Living with a host parent helped me become a responsible guy. I was taught that everything I said and did, would bring a consequence, either good or bad, and instead of covering it up, I should admit my mistakes and face the consequences. It made me realize that people can become very close to each other in a very short time, and that's what happened with us.
I was told that teachers and coaches at NAT were not only that, but they were part of a big family too, which is true. They became an important part of my life. They were always there for me if I needed to talk about something. If I had problems with people, school, tennis, or anything else, they would support me. I know coaches' job was only to train us, but they always did something else to help us, a little extra thing they didn't have to do, but they did it anyways.
Every single person at the academy told me you had a great heart, and that you loved to help people. I always tried to follow one of the examples you set, to be nice and treat people with respect. You were always there for me which made me feel confident to talk to you about a lot of things. I love the family environment at the academy. I don't understand how you make it happen, because year after year it's the same environment with totally different people. I have heard from people that studied and trained at NAT for several years and how they wish they could go back to those days.
Last year I started playing some good tennis. I learned a lot of things that helped me improve as a player and I worked hard to obtain what I did, and finally when my game was starting to get better and better, I had to come back here. This is one of the things that concerns me the most. I have been trying to find a good place where to train and to keep improving my tennis game. I'm currently training at the club where I did before I left to Canada, but practice is not good. Coaches are lazy and they never help us with anything. They never talk to us about our game and they never give us tips or tell us how to improve. I can't believe that everything I improved in my tennis game last year, which I worked so hard for, I'm losing this easily.
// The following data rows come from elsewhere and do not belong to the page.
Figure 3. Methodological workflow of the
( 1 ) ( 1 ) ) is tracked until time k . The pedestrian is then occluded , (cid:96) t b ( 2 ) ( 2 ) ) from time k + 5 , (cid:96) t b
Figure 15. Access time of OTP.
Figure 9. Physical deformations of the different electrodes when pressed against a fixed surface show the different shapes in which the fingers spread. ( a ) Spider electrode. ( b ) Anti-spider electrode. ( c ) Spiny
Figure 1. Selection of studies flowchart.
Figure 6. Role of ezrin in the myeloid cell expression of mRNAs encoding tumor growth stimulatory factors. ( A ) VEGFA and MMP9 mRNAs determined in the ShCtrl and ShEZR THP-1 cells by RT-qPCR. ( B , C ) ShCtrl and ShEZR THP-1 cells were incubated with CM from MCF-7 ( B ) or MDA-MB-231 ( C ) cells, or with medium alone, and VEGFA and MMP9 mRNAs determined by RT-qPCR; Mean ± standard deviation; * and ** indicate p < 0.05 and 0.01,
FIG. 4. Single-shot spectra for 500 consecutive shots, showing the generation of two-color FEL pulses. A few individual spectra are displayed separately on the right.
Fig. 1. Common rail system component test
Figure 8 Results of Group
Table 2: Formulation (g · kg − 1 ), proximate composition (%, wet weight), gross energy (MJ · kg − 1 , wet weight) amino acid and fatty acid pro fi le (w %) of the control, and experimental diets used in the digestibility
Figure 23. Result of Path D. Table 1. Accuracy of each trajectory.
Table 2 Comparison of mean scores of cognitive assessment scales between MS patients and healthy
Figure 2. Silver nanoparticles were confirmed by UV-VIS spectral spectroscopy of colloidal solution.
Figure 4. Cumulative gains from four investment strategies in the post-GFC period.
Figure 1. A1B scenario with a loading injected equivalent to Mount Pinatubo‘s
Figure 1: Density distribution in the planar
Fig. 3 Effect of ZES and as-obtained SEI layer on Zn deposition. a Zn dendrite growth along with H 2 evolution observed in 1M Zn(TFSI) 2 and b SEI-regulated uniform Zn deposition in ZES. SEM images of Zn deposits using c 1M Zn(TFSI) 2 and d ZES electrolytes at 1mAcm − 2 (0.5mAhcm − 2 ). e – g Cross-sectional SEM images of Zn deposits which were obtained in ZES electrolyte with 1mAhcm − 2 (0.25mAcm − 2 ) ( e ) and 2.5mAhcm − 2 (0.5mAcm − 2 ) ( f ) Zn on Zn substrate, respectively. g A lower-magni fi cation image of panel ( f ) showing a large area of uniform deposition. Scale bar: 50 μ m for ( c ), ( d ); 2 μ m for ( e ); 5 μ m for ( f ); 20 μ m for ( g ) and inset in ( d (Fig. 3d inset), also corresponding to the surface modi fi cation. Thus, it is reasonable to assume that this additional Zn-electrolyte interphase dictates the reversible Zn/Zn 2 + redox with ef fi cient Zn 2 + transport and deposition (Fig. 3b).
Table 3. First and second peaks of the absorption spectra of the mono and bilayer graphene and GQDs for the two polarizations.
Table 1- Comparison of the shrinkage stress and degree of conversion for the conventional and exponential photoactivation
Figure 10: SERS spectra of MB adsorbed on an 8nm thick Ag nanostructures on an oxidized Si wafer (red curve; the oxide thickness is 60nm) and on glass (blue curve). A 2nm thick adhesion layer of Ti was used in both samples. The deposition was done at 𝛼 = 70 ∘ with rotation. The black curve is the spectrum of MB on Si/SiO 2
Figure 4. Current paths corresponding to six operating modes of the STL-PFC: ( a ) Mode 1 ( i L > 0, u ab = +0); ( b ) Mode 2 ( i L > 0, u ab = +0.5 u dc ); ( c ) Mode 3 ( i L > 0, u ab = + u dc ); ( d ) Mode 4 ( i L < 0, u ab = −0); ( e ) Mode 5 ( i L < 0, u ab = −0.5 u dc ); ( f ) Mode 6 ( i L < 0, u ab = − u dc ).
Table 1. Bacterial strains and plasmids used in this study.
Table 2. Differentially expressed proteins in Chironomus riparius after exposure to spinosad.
I finally made my parents realize that this is not the right place for me, they thought things would be just as they were before I left to Canada, but they have changed. I have made them realize that my friends are wasting their time instead of doing something that will help them in the future, which what I'm trying to do. But I can't find someone to support me the way you did. I want to go to a good university, where I can get a very good education and play very good tennis as well. I would also like to play some ITFs and get some points, but I have to train hard to achieve all these things.